Yooper For a Week

What can I say about Michigan’s upper peninsula?

It’s a place where they serve you with paper plates and toothy grins. They say “golly” and “gee” and “pop”  – and they’re not self conscious about any of that. Why should they be? They’ve never heard it any other way.

They have camo and guns and the Midwest’s best blueberries. Lots of festivals to celebrate all of the above. Lake Superior is treated with respect, fear, and an obsessive need to be motoring out on it before the 9 month winter comes. Everyone knows the words to the solemn song “Edmund Fitzgerald.”

The TV channels and cell towers are as likely to be Canadian as American. The wilderness is vast and wild and divided up by long, mostly empty dirt roads where you’ll happen upon the occasional moose or motor cycle gang. I knew it was eerier at night, and had to go here to get me proper equipments to fend away the darkness.

Every other town or road has a Native American name – and if you’re a Michigander you pride yourself in the natural ability to pronounce these (Ojibwa, Kitchi-iti-kipi, Tahquammenon, Chequamegon, Kabetagama etc., easy as cake! Or should I say Kalamazoo!).

There is a town called “Christmas” where every road name is related to Christmas. They love their beer, cigars, casinos, hunting and fishing. It’s the home of the militia so I’d recommend not bringing up the second amendment at any breweries.

There is a town whose sole museum is literally a house made out of a pickle barrel. I kid you not. The UP is actually a parody of itself.

The north shore lies along Lake Superior – a lake any yooper will immediately tell you “doesn’t give up her dead.” A lake that’s stormy and freezing and bigger than all the other Great Lakes combined. The biggest body of fresh water on earth.

Her perimeter is the same distance as NewYork to Liverpool, her depths home to hundreds of ship wrecks. If she was a pool 5 feet deep, her volume of water would be larger than the continental United States.

The term “yooper” comes from “UP” (upper peninsula to you non Michiganders), whereas us who live on the lower peninsula, or below the bridge, are called “trolls.”

I’ve lived many places but Michigan is where I grew up, and I will always call myself a Michigander – but after all these years, this is the first time I’ve crossed the Macinac bridge to see the Yooper life.

In some ways, it’s just what I expected: road stands, greasy cooking, motels, American flags, maple syrup, wood cabins, gorgeous coastline, and people who’ve never left the 30-mile radius they were born in and are perfectly fine with that. 

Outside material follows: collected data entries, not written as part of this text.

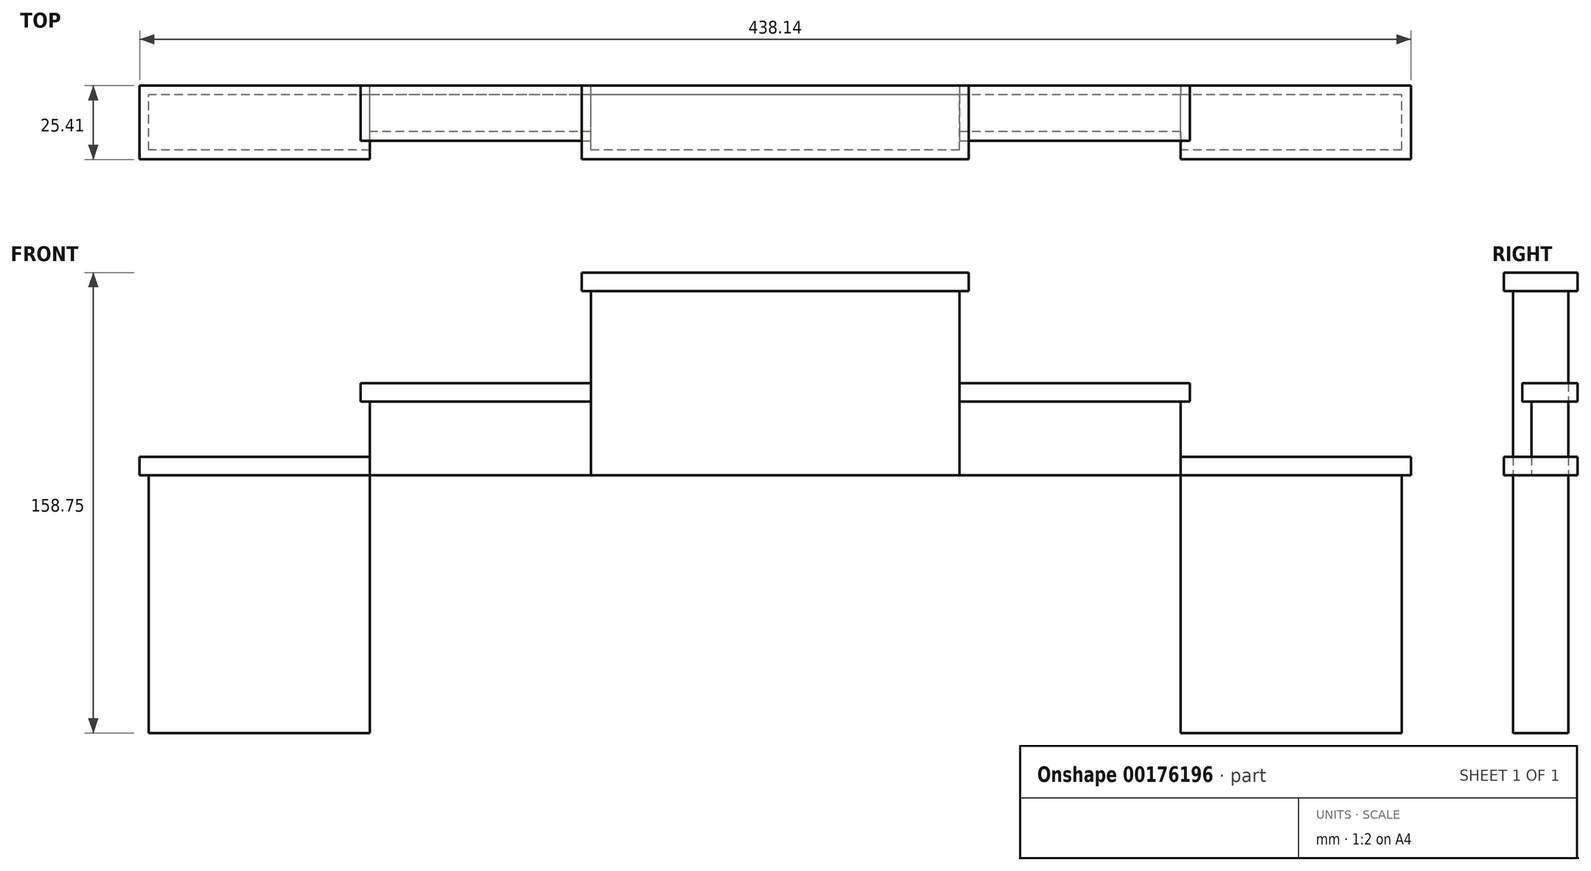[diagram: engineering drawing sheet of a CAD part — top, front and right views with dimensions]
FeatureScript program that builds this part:
annotation { "Feature Type Name" : "Feature", "Feature Type Description" : "" }
export const myFeature = defineFeature(function(context is Context, id is Id, definition is map)
    precondition{}
    {
        {
            var Q0;
            Q0=qCreatedBy(makeId("Front.planeOp"),FACE);
            var sketch = newSketch(context, id + "F0", { "sketchPlane" : qUnion([Q0])});
            skLineSegment(sketch, "E0.bottom", {"start": v(473.08, 0) * mm, "end": v(-473.08, 0) * mm, "construction": true});
            skLineSegment(sketch, "E0.top", {"start": v(473.08, 66.68) * mm, "end": v(-473.08, 66.68) * mm, "construction": true});
            skLineSegment(sketch, "E0.left", {"start": v(473.08, 66.68) * mm, "end": v(473.08, 0) * mm, "construction": true});
            skLineSegment(sketch, "E0.right", {"start": v(-473.08, 66.67) * mm, "end": v(-473.08, 0) * mm, "construction": true});
            skPoint(sketch, "E0.middle", {"position": v(0, 0) * mm});
            skLineSegment(sketch, "E1.bottom", {"start": v(63.5, 152.4) * mm, "end": v(-63.5, 152.4) * mm});
            skLineSegment(sketch, "E1.top", {"start": v(63.5, 0) * mm, "end": v(-63.5, 0) * mm});
            skLineSegment(sketch, "E1.left", {"start": v(63.5, 152.4) * mm, "end": v(63.5, 0) * mm});
            skLineSegment(sketch, "E1.right", {"start": v(-63.5, 152.4) * mm, "end": v(-63.5, 0) * mm});
            skPoint(sketch, "E1.middle", {"position": v(0, 76.2) * mm});
            skLineSegment(sketch, "E2.bottom", {"start": v(139.7, 114.3) * mm, "end": v(-139.7, 114.3) * mm});
            skLineSegment(sketch, "E2.top", {"start": v(139.7, 0) * mm, "end": v(-139.7, 0) * mm});
            skLineSegment(sketch, "E2.left", {"start": v(139.7, 114.3) * mm, "end": v(139.7, 0) * mm});
            skLineSegment(sketch, "E2.right", {"start": v(-139.7, 114.3) * mm, "end": v(-139.7, 0) * mm});
            skPoint(sketch, "E2.middle", {"position": v(0, 57.15) * mm});
            skLineSegment(sketch, "E3.bottom", {"start": v(215.9, 88.9) * mm, "end": v(-215.9, 88.9) * mm});
            skLineSegment(sketch, "E3.top", {"start": v(215.9, 0) * mm, "end": v(-215.9, 0) * mm});
            skLineSegment(sketch, "E3.left", {"start": v(215.9, 88.9) * mm, "end": v(215.9, 0) * mm});
            skLineSegment(sketch, "E3.right", {"start": v(-215.9, 88.9) * mm, "end": v(-215.9, 0) * mm});
            skPoint(sketch, "E3.middle", {"position": v(0, 44.45) * mm});
            skSolve(sketch);
        }
        {
            var Q0;
            {var subQ5=sQuery(id+"F0.wireOp",EDGE,"E3.right");Q0=makeQuery(id+"F0.imprint","IMPRINT",FACE,{"disambiguationData":[TD([[makeQuery(id+"F0.imprint","IMPRINT",EDGE,{"derivedFrom":subQ5}),1.0]])]});}
            var Q1;
            {var subQ5=sQuery(id+"F0.wireOp",EDGE,"E3.left");Q1=makeQuery(id+"F0.imprint","IMPRINT",FACE,{"disambiguationData":[TD([[makeQuery(id+"F0.imprint","IMPRINT",EDGE,{"derivedFrom":subQ5}),-1.0]])]});}
            extrude(context, id + "F1", {"entities" : qUnion([Q0, Q1]), "depth" : 19.05 * mm});
        }
        {
            var Q0;
            {var subQ0=sQuery(id+"F0.wireOp",EDGE,"E3.top");var subQ1=sQuery(id+"F0.wireOp",EDGE,"E1.right");var subQ2=makeQuery(id+"F0.imprint","INTERSECT",VERTEX,{"derivedFrom":[subQ1,subQ0]});Q0=makeQuery(id+"F0.imprint","IMPRINT",FACE,{"disambiguationData":[TD([[makeQuery(id+"F0.imprint","IMPRINT",EDGE,{"disambiguationData":[TD([[subQ2,1.0]])],"derivedFrom":subQ1}),-1.0]])]});}
            var Q1;
            {var subQ0=sQuery(id+"F0.wireOp",EDGE,"E2.bottom");var subQ1=sQuery(id+"F0.wireOp",EDGE,"E1.right");var subQ2=makeQuery(id+"F0.imprint","INTERSECT",VERTEX,{"derivedFrom":[subQ1,subQ0]});Q1=makeQuery(id+"F0.imprint","IMPRINT",FACE,{"disambiguationData":[TD([[makeQuery(id+"F0.imprint","IMPRINT",EDGE,{"disambiguationData":[TD([[subQ2,-1.0]])],"derivedFrom":subQ1}),-1.0]])]});}
            var Q2;
            {var subQ0=sQuery(id+"F0.wireOp",EDGE,"E2.bottom");var subQ1=sQuery(id+"F0.wireOp",EDGE,"E1.left");var subQ2=makeQuery(id+"F0.imprint","INTERSECT",VERTEX,{"derivedFrom":[subQ1,subQ0]});Q2=makeQuery(id+"F0.imprint","IMPRINT",FACE,{"disambiguationData":[TD([[makeQuery(id+"F0.imprint","IMPRINT",EDGE,{"disambiguationData":[TD([[subQ2,-1.0]])],"derivedFrom":subQ1}),1.0]])]});}
            var Q3;
            {var subQ0=sQuery(id+"F0.wireOp",EDGE,"E3.top");var subQ1=sQuery(id+"F0.wireOp",EDGE,"E1.left");var subQ2=makeQuery(id+"F0.imprint","INTERSECT",VERTEX,{"derivedFrom":[subQ1,subQ0]});Q3=makeQuery(id+"F0.imprint","IMPRINT",FACE,{"disambiguationData":[TD([[makeQuery(id+"F0.imprint","IMPRINT",EDGE,{"disambiguationData":[TD([[subQ2,1.0]])],"derivedFrom":subQ1}),1.0]])]});}
            extrude(context, id + "F2", {"entities" : qUnion([Q0, Q1, Q2, Q3]), "operationType" : NewBodyOperationType.ADD, "depth" : 12.7 * mm});
        }
        {
            var Q0;
            {var subQ0=sQuery(id+"F0.wireOp",EDGE,"E1.bottom");Q0=makeQuery(id+"F0.imprint","IMPRINT",FACE,{"disambiguationData":[TD([[makeQuery(id+"F0.imprint","IMPRINT",EDGE,{"derivedFrom":subQ0}),1.0]])]});}
            var Q1;
            {var subQ0=sQuery(id+"F0.wireOp",EDGE,"E2.bottom");var subQ1=sQuery(id+"F0.wireOp",EDGE,"E1.left");var subQ2=makeQuery(id+"F0.imprint","INTERSECT",VERTEX,{"derivedFrom":[subQ1,subQ0]});Q1=makeQuery(id+"F0.imprint","IMPRINT",FACE,{"disambiguationData":[TD([[makeQuery(id+"F0.imprint","IMPRINT",EDGE,{"disambiguationData":[TD([[subQ2,-1.0]])],"derivedFrom":subQ1}),-1.0]])]});}
            var Q2;
            {var subQ0=sQuery(id+"F0.wireOp",EDGE,"E3.top");var subQ1=sQuery(id+"F0.wireOp",EDGE,"E1.left");var subQ2=makeQuery(id+"F0.imprint","INTERSECT",VERTEX,{"derivedFrom":[subQ1,subQ0]});Q2=makeQuery(id+"F0.imprint","IMPRINT",FACE,{"disambiguationData":[TD([[makeQuery(id+"F0.imprint","IMPRINT",EDGE,{"disambiguationData":[TD([[subQ2,1.0]])],"derivedFrom":subQ1}),-1.0]])]});}
            extrude(context, id + "F3", {"entities" : qUnion([Q0, Q1, Q2]), "operationType" : NewBodyOperationType.ADD, "depth" : 19.05 * mm});
        }
        {
            var Q0;
            {var subQ0=sQuery(id+"F0.wireOp",EDGE,"E3.bottom");Q0=makeQuery(id+"F1.opExtrude","SWEPT_FACE",FACE,{"disambiguationData":[OSD([subQ0]),TDD([makeQuery(id+"F0.imprint","IMPRINT",EDGE,{"disambiguationData":[TD([[makeQuery(id+"F0.imprint","INTERSECT",VERTEX,{"derivedFrom":[subQ0,sQuery(id+"F0.wireOp",EDGE,"E3.right")]}),1.0]])],"derivedFrom":subQ0})])]});}
            var sketch = newSketch(context, id + "F4", { "sketchPlane" : qUnion([Q0])});
            skLineSegment(sketch, "E4.bottom", {"start": v(-219.08, 3.17) * mm, "end": v(-139.7, 3.18) * mm});
            skLineSegment(sketch, "E4.top", {"start": v(-219.08, -22.23) * mm, "end": v(-139.7, -22.22) * mm});
            skLineSegment(sketch, "E4.left", {"start": v(-219.08, 3.17) * mm, "end": v(-219.08, -22.23) * mm});
            skLineSegment(sketch, "E4.right", {"start": v(-139.7, 3.18) * mm, "end": v(-139.7, -22.22) * mm});
            skLineSegment(sketch, "E5.bottom", {"start": v(139.7, 3.18) * mm, "end": v(219.08, 3.18) * mm});
            skLineSegment(sketch, "E5.top", {"start": v(139.7, -22.22) * mm, "end": v(219.08, -22.22) * mm});
            skLineSegment(sketch, "E5.left", {"start": v(139.7, 3.18) * mm, "end": v(139.7, -22.22) * mm});
            skLineSegment(sketch, "E5.right", {"start": v(219.08, 3.18) * mm, "end": v(219.08, -22.22) * mm});
            skSolve(sketch);
        }
        {
            var Q0;
            {var subQ0=sQuery(id+"F0.wireOp",EDGE,"E3.right");var subQ1=sQuery(id+"F0.wireOp",EDGE,"E3.bottom");Q0=makeQuery(id+"F4.imprint","IMPRINT",FACE,{"disambiguationData":[TD([[makeQuery(id+"F4.imprint","IMPRINT",EDGE,{"derivedFrom":makeQuery(id+"F1.opExtrude","SWEPT_EDGE",EDGE,{"disambiguationData":[OSD([subQ1,subQ0])]})}),-1.0]])]});}
            var Q1;
            {var subQ5=sQuery(id+"F4.wireOp",EDGE,"E4.bottom");Q1=makeQuery(id+"F4.imprint","IMPRINT",FACE,{"disambiguationData":[TD([[makeQuery(id+"F4.imprint","IMPRINT",EDGE,{"derivedFrom":subQ5}),-1.0]])]});}
            var Q2;
            Q2=makeQuery(id+"F4.imprint","IMPRINT",FACE,{"disambiguationData":[TD([[makeQuery(id+"F4.imprint","IMPRINT",EDGE,{"derivedFrom":sQuery(id+"F4.wireOp",EDGE,"E5.bottom")}),-1.0]])]});
            extrude(context, id + "F5", {"entities" : qUnion([Q0, Q1, Q2]), "operationType" : NewBodyOperationType.ADD, "depth" : 6.35 * mm});
        }
        {
            var Q0;
            {var subQ0=sQuery(id+"F0.wireOp",EDGE,"E2.bottom");Q0=makeQuery(id+"F2.opExtrude","SWEPT_FACE",FACE,{"disambiguationData":[OSD([subQ0]),TDD([makeQuery(id+"F0.imprint","IMPRINT",EDGE,{"disambiguationData":[TD([[makeQuery(id+"F0.imprint","INTERSECT",VERTEX,{"derivedFrom":[subQ0,sQuery(id+"F0.wireOp",EDGE,"E2.right")]}),1.0]])],"derivedFrom":subQ0})])]});}
            var sketch = newSketch(context, id + "F6", { "sketchPlane" : qUnion([Q0])});
            skLineSegment(sketch, "E6.bottom", {"start": v(-142.88, 3.17) * mm, "end": v(-63.5, 3.18) * mm});
            skLineSegment(sketch, "E6.top", {"start": v(-142.88, -15.88) * mm, "end": v(-63.5, -15.87) * mm});
            skLineSegment(sketch, "E6.left", {"start": v(-142.88, 3.17) * mm, "end": v(-142.88, -15.88) * mm});
            skLineSegment(sketch, "E6.right", {"start": v(-63.5, 3.18) * mm, "end": v(-63.5, -15.87) * mm});
            skLineSegment(sketch, "E7.bottom", {"start": v(63.5, 3.18) * mm, "end": v(142.88, 3.18) * mm});
            skLineSegment(sketch, "E7.top", {"start": v(63.5, -15.87) * mm, "end": v(142.88, -15.87) * mm});
            skLineSegment(sketch, "E7.left", {"start": v(63.5, 3.18) * mm, "end": v(63.5, -15.87) * mm});
            skLineSegment(sketch, "E7.right", {"start": v(142.88, 3.18) * mm, "end": v(142.88, -15.87) * mm});
            skSolve(sketch);
        }
        {
            var Q0;
            {var subQ1=sQuery(id+"F0.wireOp",EDGE,"E2.right");var subQ2=sQuery(id+"F0.wireOp",EDGE,"E2.bottom");Q0=makeQuery(id+"F6.imprint","IMPRINT",FACE,{"disambiguationData":[TD([[makeQuery(id+"F6.imprint","IMPRINT",EDGE,{"derivedFrom":makeQuery(id+"F2.opExtrude","SWEPT_EDGE",EDGE,{"disambiguationData":[OSD([subQ2,subQ1])]})}),-1.0]])]});}
            var Q1;
            {var subQ5=sQuery(id+"F6.wireOp",EDGE,"E6.bottom");Q1=makeQuery(id+"F6.imprint","IMPRINT",FACE,{"disambiguationData":[TD([[makeQuery(id+"F6.imprint","IMPRINT",EDGE,{"derivedFrom":subQ5}),-1.0]])]});}
            var Q2;
            Q2=makeQuery(id+"F6.imprint","IMPRINT",FACE,{"disambiguationData":[TD([[makeQuery(id+"F6.imprint","IMPRINT",EDGE,{"derivedFrom":sQuery(id+"F6.wireOp",EDGE,"E7.bottom")}),-1.0]])]});
            extrude(context, id + "F7", {"entities" : qUnion([Q0, Q1, Q2]), "operationType" : NewBodyOperationType.ADD, "depth" : 6.35 * mm});
        }
        {
            var Q0;
            Q0=makeQuery(id+"F3.opExtrude","SWEPT_FACE",FACE,{"disambiguationData":[OSD([sQuery(id+"F0.wireOp",EDGE,"E1.bottom")])]});
            var sketch = newSketch(context, id + "F8", { "sketchPlane" : qUnion([Q0])});
            skLineSegment(sketch, "E8.bottom", {"start": v(-66.67, 3.17) * mm, "end": v(66.68, 3.18) * mm});
            skLineSegment(sketch, "E8.top", {"start": v(-66.67, -22.23) * mm, "end": v(66.68, -22.22) * mm});
            skLineSegment(sketch, "E8.left", {"start": v(-66.67, 3.17) * mm, "end": v(-66.67, -22.23) * mm});
            skLineSegment(sketch, "E8.right", {"start": v(66.68, 3.18) * mm, "end": v(66.68, -22.22) * mm});
            skSolve(sketch);
        }
        {
            var Q0;
            Q0=makeQuery(id+"F8.imprint","IMPRINT",FACE,{"disambiguationData":[TD([[makeQuery(id+"F8.imprint","IMPRINT",EDGE,{"derivedFrom":sQuery(id+"F8.wireOp",EDGE,"E8.bottom")}),-1.0]])]});
            var Q1;
            {var subQ0=sQuery(id+"F0.wireOp",EDGE,"E1.bottom");Q1=makeQuery(id+"F8.imprint","IMPRINT",FACE,{"disambiguationData":[TD([[makeQuery(id+"F8.imprint","IMPRINT",EDGE,{"derivedFrom":makeQuery(id+"F3.opExtrude","CAP_EDGE",EDGE,{"disambiguationData":[OSD([subQ0])],"isStart":true})}),1.0]])]});}
            extrude(context, id + "F9", {"entities" : qUnion([Q0, Q1]), "operationType" : NewBodyOperationType.ADD, "depth" : 6.35 * mm});
        }
    });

It’s an extreme version of the Michigan I know – and that to me is still a little shocking, I can’t help it. I feel like a tourist in my own state.

Because…I am!


I know these people, I’m a Michigander too, but somehow the way we are both Michiganders is unfathomably different. I wear my Michigan-ness in my self sufficient pride: I can fish and I can drive in any weather and I’ve snow-shoed through my neighborhood. But I feel like a phony compared to how truly wild, desolate, hick the UP is.

I’m not Michigan the way they are Michigan.

And reflecting, I’m mostly okay with that.

I like the idea of the UP – this tough northern place  that most Americans have never been to. It’s the romantic part of Michigan – the country clubs and strip malls and suburbia of the lower peninsula replaced with miles of dense forest and wild lake and people who are so…independent. It’s romantic to think I come from part of that… I am of that. But isn’t the core of romanticism that something is unachievable? Or…misunderstood?

Because as gorgeous and fiercely proud and unique as the UP is… I could never live here. It’s not me. The cruel winter and empty summer, I just couldn’t. The people content with never leaving their literal neck of the woods. I’d get antsy, claustrophobic, resentful, cold.

So I think I’ll stick with visiting. What a visit it was. And…I can’t wait for my next one.